# Instructions for the task
Which lines below mention "error"? Pick each one out.

# Data supplied
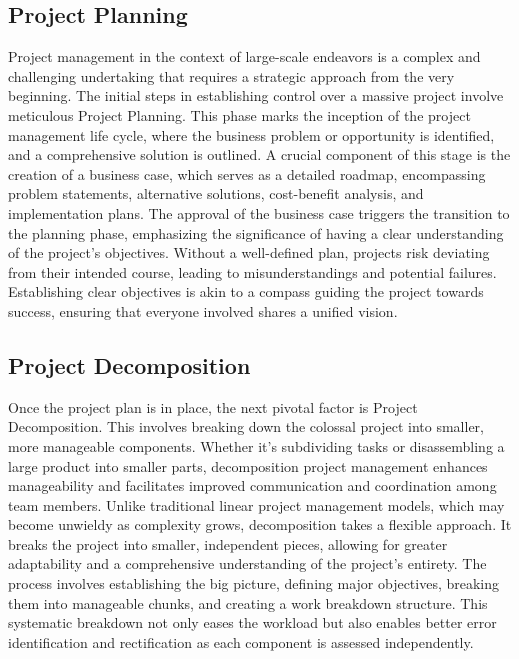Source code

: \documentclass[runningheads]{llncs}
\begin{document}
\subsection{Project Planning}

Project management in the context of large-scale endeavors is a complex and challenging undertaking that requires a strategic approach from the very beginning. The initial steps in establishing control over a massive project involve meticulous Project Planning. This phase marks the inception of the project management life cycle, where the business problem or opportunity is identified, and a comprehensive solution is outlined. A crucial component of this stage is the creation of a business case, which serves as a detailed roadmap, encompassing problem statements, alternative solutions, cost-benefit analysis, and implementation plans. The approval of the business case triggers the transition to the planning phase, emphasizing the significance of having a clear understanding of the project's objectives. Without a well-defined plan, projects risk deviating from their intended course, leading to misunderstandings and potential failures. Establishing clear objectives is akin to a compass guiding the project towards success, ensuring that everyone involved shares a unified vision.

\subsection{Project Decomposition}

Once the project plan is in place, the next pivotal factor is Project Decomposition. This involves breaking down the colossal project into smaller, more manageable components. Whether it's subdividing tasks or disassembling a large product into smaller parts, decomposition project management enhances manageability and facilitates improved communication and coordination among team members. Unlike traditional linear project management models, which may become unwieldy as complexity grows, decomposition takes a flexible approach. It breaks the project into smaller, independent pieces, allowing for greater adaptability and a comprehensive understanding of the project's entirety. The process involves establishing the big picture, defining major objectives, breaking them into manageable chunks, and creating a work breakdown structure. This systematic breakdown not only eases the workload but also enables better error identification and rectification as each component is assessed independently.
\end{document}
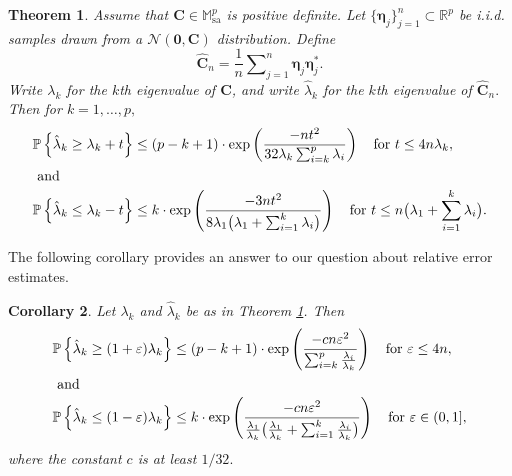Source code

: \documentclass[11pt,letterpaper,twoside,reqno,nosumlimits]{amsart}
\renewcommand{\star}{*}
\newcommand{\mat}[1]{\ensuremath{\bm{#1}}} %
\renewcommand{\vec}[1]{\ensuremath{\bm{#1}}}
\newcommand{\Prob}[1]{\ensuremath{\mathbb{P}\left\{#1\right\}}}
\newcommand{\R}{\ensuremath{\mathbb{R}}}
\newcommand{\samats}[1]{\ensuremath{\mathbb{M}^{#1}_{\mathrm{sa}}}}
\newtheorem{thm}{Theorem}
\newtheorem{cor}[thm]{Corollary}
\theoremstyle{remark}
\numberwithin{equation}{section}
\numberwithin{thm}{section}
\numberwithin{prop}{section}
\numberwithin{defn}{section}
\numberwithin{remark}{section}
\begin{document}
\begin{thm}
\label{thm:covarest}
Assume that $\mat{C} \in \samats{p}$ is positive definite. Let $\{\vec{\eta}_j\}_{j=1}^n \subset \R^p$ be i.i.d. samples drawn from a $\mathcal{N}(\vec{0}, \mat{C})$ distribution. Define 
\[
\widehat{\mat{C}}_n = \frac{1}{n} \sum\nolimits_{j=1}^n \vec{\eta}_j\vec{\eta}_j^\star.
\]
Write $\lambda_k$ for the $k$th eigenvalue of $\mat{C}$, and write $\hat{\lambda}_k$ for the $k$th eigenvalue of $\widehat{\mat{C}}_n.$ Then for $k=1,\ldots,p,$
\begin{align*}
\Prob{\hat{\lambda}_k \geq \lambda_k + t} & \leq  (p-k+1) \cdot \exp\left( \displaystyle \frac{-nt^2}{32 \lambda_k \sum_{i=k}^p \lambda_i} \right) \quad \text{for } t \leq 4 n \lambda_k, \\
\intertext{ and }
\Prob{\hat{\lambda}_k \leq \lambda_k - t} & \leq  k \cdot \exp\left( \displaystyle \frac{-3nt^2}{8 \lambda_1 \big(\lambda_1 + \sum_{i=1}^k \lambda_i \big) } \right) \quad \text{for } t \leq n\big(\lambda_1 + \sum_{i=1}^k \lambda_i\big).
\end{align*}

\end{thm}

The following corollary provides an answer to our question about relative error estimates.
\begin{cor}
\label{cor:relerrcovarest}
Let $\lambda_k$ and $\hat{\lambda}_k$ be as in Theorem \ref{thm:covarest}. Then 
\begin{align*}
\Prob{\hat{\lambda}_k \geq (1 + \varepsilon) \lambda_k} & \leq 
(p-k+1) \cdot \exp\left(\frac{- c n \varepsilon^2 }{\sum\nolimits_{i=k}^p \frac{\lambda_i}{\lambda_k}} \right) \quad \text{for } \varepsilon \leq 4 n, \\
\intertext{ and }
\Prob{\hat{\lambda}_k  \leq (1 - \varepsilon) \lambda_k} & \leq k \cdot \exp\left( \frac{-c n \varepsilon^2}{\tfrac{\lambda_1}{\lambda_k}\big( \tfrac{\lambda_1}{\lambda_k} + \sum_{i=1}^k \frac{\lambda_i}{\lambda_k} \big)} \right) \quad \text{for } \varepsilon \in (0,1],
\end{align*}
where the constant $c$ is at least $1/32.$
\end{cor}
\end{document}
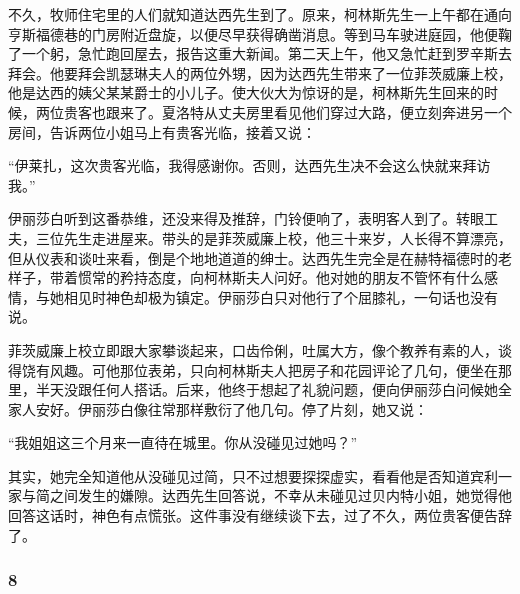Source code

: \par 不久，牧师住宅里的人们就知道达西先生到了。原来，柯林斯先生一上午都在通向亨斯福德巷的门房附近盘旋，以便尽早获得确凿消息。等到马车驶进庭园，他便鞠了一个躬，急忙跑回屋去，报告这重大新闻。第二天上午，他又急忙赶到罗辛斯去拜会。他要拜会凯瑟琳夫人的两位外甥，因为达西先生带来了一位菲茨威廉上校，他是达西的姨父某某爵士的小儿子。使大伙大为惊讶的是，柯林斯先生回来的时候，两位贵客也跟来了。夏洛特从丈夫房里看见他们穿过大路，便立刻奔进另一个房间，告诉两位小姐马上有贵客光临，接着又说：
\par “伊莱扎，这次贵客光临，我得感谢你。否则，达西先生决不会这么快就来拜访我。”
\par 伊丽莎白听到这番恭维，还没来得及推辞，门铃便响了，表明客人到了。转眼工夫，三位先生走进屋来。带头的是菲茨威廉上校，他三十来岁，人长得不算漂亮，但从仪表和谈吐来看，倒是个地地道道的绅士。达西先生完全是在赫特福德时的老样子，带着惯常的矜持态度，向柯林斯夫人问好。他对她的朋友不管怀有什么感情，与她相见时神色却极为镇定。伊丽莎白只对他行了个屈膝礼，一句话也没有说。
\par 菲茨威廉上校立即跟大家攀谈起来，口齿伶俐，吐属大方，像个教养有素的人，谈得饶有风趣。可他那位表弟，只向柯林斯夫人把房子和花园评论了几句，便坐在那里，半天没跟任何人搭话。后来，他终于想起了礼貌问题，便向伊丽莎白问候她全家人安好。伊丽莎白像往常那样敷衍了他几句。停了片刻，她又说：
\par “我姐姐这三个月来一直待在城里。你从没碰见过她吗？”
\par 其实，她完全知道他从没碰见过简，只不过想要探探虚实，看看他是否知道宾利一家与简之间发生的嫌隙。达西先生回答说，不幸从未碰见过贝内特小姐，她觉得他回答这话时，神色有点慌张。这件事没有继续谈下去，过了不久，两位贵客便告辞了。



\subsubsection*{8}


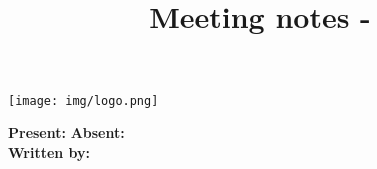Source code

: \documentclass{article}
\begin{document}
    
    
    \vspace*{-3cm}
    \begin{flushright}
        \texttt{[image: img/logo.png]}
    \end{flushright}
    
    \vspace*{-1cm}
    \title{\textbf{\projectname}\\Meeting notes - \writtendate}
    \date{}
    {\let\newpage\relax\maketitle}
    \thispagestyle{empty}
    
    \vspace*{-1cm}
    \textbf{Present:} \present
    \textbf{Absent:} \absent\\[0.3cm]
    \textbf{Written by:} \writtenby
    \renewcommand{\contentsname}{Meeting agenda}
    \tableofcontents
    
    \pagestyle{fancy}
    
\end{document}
...
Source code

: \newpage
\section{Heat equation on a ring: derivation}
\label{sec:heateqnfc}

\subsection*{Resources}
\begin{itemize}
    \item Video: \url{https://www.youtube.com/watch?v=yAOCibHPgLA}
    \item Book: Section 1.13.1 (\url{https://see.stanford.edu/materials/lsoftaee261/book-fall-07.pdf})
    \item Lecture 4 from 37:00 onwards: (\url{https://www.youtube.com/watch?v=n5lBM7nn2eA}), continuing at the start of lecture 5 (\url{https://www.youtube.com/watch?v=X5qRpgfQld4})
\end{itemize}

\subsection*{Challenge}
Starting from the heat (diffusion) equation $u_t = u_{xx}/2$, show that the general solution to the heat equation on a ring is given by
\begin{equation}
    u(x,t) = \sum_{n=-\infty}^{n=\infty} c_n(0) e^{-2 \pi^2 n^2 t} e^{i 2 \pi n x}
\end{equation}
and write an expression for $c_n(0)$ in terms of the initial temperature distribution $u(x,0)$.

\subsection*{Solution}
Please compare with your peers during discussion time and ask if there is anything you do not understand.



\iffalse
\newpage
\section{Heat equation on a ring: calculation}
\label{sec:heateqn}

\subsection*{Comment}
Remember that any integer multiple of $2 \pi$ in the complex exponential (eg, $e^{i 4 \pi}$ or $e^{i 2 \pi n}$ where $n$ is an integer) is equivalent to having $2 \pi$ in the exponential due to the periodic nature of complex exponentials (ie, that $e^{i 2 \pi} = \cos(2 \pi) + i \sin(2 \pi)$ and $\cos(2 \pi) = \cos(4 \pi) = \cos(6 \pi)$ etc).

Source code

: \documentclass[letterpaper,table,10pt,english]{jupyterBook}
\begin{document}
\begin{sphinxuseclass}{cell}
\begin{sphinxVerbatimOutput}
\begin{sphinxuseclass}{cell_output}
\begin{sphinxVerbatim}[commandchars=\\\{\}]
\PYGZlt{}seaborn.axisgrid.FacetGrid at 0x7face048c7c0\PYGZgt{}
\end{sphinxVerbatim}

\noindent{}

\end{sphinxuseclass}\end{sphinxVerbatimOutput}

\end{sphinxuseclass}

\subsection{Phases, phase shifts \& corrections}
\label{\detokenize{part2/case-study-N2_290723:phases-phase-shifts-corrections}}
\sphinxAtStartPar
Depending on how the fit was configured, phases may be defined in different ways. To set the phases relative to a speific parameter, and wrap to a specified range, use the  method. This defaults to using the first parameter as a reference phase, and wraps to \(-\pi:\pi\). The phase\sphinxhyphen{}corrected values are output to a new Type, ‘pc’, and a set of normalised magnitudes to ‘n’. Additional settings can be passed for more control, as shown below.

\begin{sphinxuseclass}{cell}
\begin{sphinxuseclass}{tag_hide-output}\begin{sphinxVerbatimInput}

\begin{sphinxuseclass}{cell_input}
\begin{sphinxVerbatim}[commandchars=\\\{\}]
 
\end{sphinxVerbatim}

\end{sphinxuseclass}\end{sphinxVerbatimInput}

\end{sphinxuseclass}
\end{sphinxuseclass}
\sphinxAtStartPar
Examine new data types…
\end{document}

# The answer
Once the project plan is in place, the next pivotal factor is Project Decomposition. This involves breaking down the colossal project into smaller, more manageable components. Whether it's subdividing tasks or disassembling a large product into smaller parts, decomposition project management enhances manageability and facilitates improved communication and coordination among team members. Unlike traditional linear project management models, which may become unwieldy as complexity grows, decomposition takes a flexible approach. It breaks the project into smaller, independent pieces, allowing for greater adaptability and a comprehensive understanding of the project's entirety. The process involves establishing the big picture, defining major objectives, breaking them into manageable chunks, and creating a work breakdown structure. This systematic breakdown not only eases the workload but also enables better error identification and rectification as each component is assessed independently.
The following corollary provides an answer to our question about relative error estimates.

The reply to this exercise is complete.